Excerpt:
########
Open this sample data file colocsample1bRGB_BG.tif. Then use the “Image-Color-Split Channels” menu command to get a separate z stack for the 2 dyes (you can throw the blue one away!).
If you like, you can change the look up tables of the images (LUTs) so one is “green” and one is “magenta”. Of course the colors here are always false. These false colors are only useful to tell which channel is which. The optoelectronic detectors we use only see photons, and don’t know what color they are; that is determined by the fluorescence emission filters we use. There is no such thing as a green dye or a red dye, since they have broad emission spectra not a single wavelength corresponding to a certain “color”. If I want to show DAPI in green and EGFP as magenta, there is nothing “wrong” about that.
ImageJ plugins for colocalization analysis
There are several plugins available for performing colocalization analysis. In addition to the options described below, see also the index of pages related to colocalization.
Coloc 2 implements and performs the pixel intensity correlation over space methods of Pearson, Manders, Costes, Li and more, for scatterplots, analysis, automatic thresholding and statistical significance testing.
None of this gives sensible results unless you have your imaging hardware set up appropriately and have acquired images properly, and have performed appropriate controls for bleed-through and chromatic shift etc. See here for hardware set up guidelines.
This plugin supersedes the Colocalization Threshold and Colocalization Test plugins, which unfortunately were buggy and hard to maintain. So we started from scratch with a carefully planned and designed new plugin. While the old plugins are described below as well, we recommend that you use Coloc 2 instead.
One main feature of Coloc 2 is the standardised PDF output, which is intended to make the results of different colocalization experiments comparable.
Please see the Coloc2 page for complete instructions on using the Coloc 2 plugin, including common pitfalls of the pixel intensity spatial correlation methods that it employs.
JaCoP is a compilation of co-localization tools:
- Calculating a set of commonly used co-localization indicators:
- Pearson’s coefficient
- Overlap coefficient
- k1 & k2 coefficients
- Manders’ coefficient
- Generating commonly used visualizations:
- Having access to more recently published methods:
- Costes’ automatic threshold
- Li’s ICA
- Costes’ randomization
- Objects based methods (2 methods: distances between centres and centre-particle coincidence)
All methods are implemented to work on 3D datasets.
See the JaCoP page for full details.
########
Raw data:

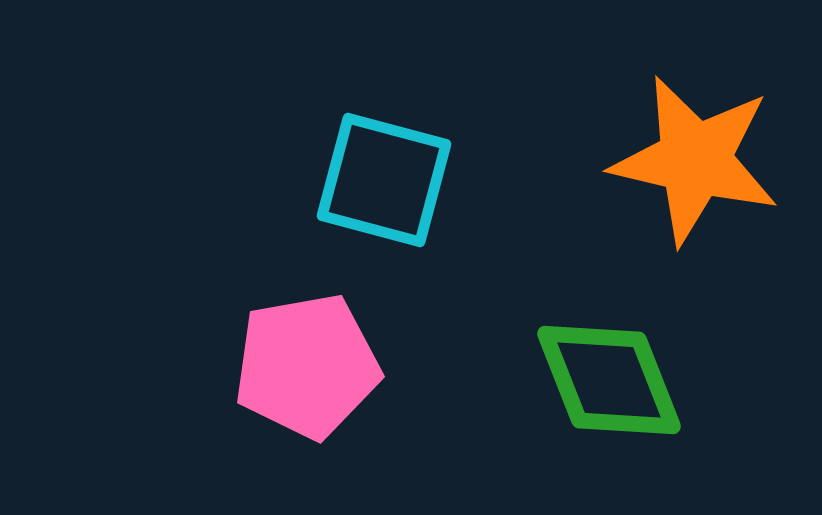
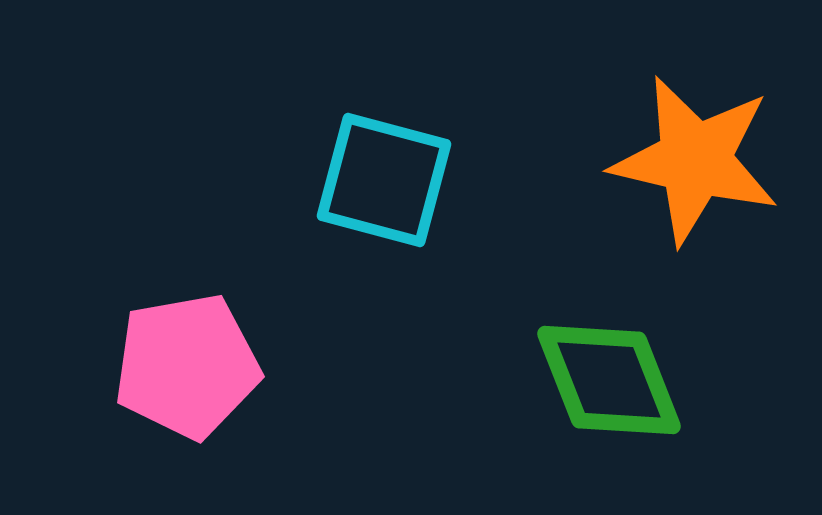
pink pentagon: moved 120 px left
########
Objective 1:
From the colocalization excerpt, please list every co-localization indicator that JaCoP calculates, according to its list of commonly used indicators.
Objective 2:
Continue the excerpt on ImageJ colocalization plugins, starting after its final sentence.

Written answer 1:
- Pearson's coefficient
- Overlap coefficient
- k1 & k2 coefficients
- Manders' coefficient

Written answer 2:
The Colocalization Finder plugin displays a correlation diagram (called scatterPlot picture) from two initial pictures having the same size together with a RGB overlap of the original images (called Composite picture).
See the Colocalization Finder web page for further details.
Precautions and notes
Check image data for problems and suitability for analysis
Questions you should ask before attempting colocalisation analysis from 2 colour channel images, using the pixel intensity spatial correlation methods of Manders and Costes:
- Is the image data noisy?
- Has there been lossy compression?
- Is the intensity information saturated / clipped / overexposed?
- Is there a problem with uniform background / detector offset?
- What is the spatial resolution?
To begin with, we should check the images for problems that might make the colocalisation analysis methods fail or be unreliable.
- Significant noise (uncertainty in the pixel values - usually from detection of too few photons) means the methods we will use will significantly underestimate the true colocalization, or even completely fail to give the “right” result.
- Lossy compression messes up the intensity information of the pixels, causing the colocalization result to be more or less wrong.
- Intensity clipping/saturation is bad news. Pixel intensity correlation measurements rely on the pixel intensities being true and not clipped to 255 when they were really higher! See the Detect Information Loss tutorial for details on how to detect such problems.
- We should look for wrong offset / high background (since this confuses the auto threshold method, since zero signal is not zero pixel intensity but some larger number)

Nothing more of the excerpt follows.